DATA SEGMENT
-- -- --

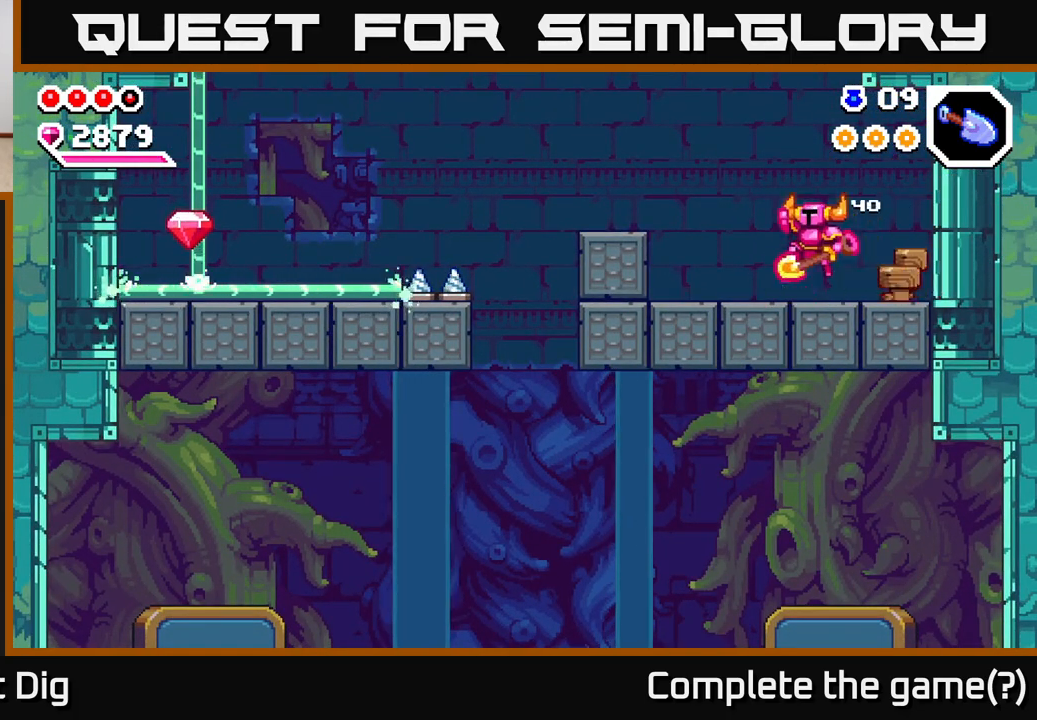
{"buttons": [], "left_stick": "left", "right_stick": "center", "events": [[133, "A", "up"]]}
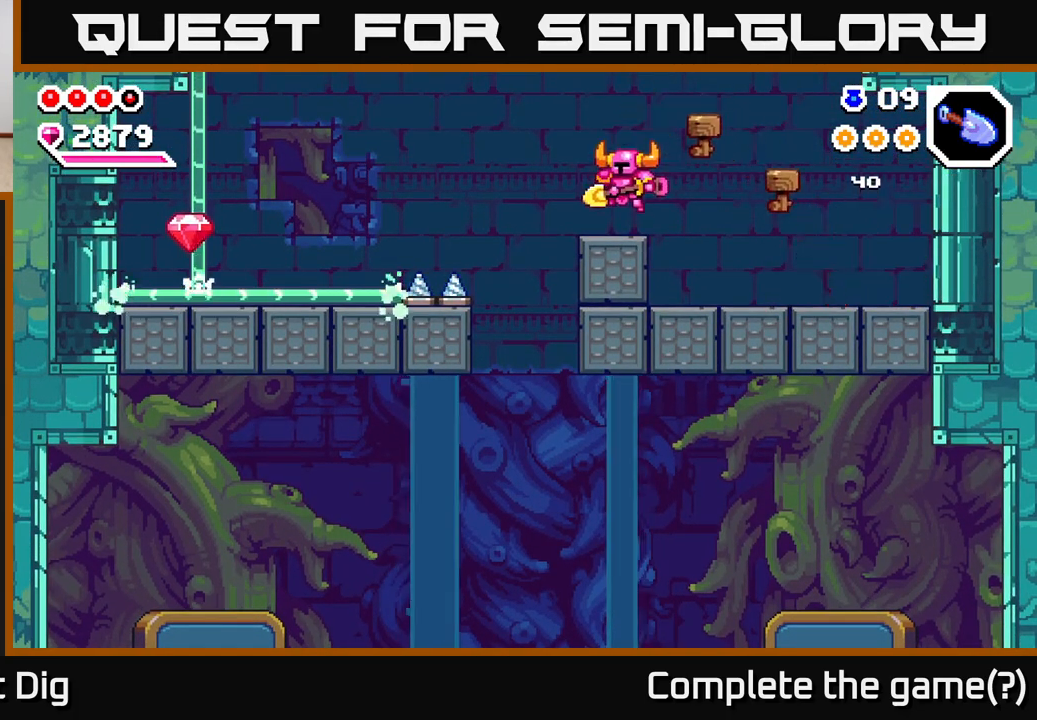
{"buttons": ["A"], "left_stick": "left", "right_stick": "center", "events": [[83, "A", "down"]]}
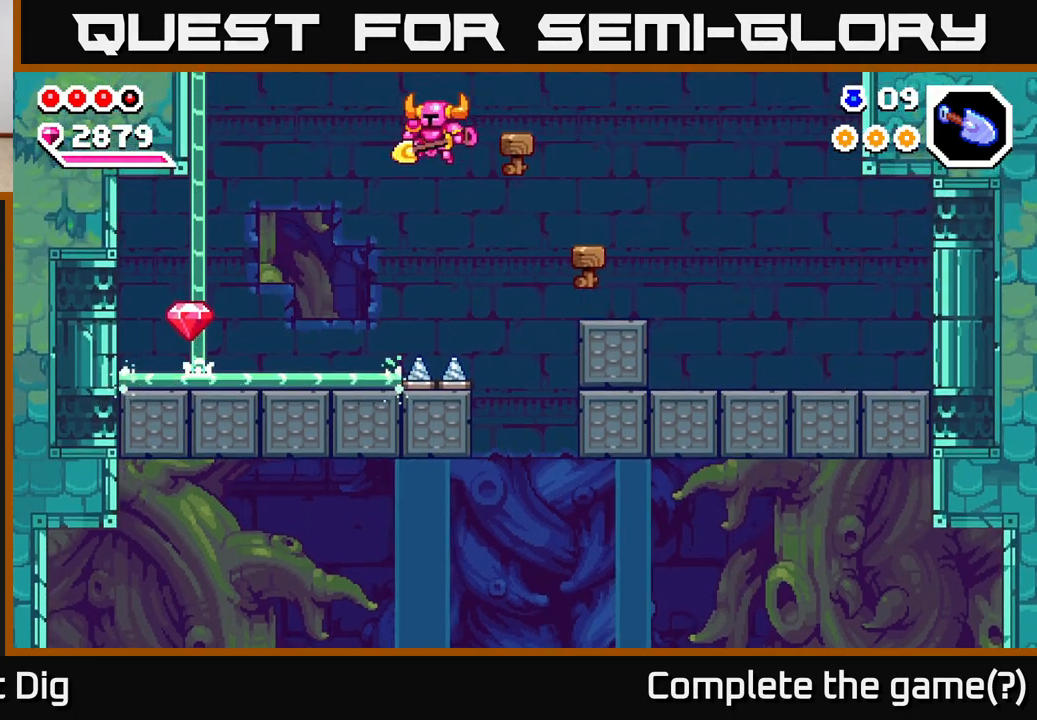
{"buttons": [], "left_stick": "left", "right_stick": "center", "events": [[150, "A", "up"], [467, "A", "down"], [500, "A", "up"]]}
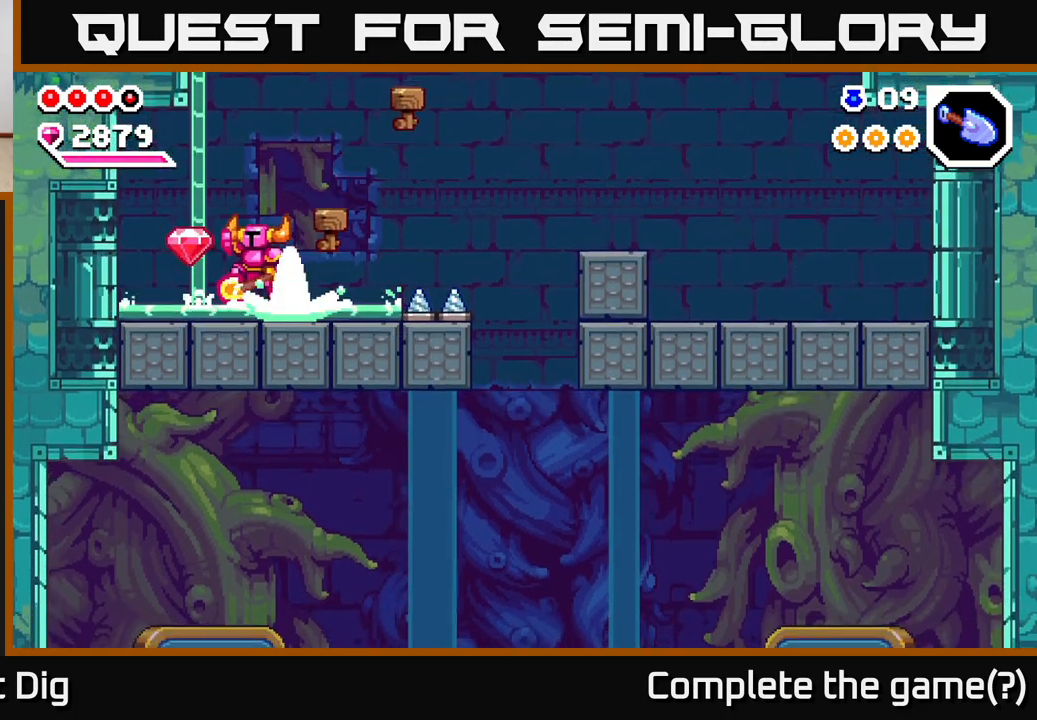
{"buttons": [], "left_stick": "right", "right_stick": "center", "events": [[283, "left_stick", "right"]]}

-- -- --

EXERCISE REQUIREMENTS
Repeat the data above in full and exactly. Omit every image.

REPLY
{"buttons": [], "left_stick": "left", "right_stick": "center", "events": [[133, "A", "up"]]}
{"buttons": ["A"], "left_stick": "left", "right_stick": "center", "events": [[83, "A", "down"]]}
{"buttons": [], "left_stick": "left", "right_stick": "center", "events": [[150, "A", "up"], [467, "A", "down"], [500, "A", "up"]]}
{"buttons": [], "left_stick": "right", "right_stick": "center", "events": [[283, "left_stick", "right"]]}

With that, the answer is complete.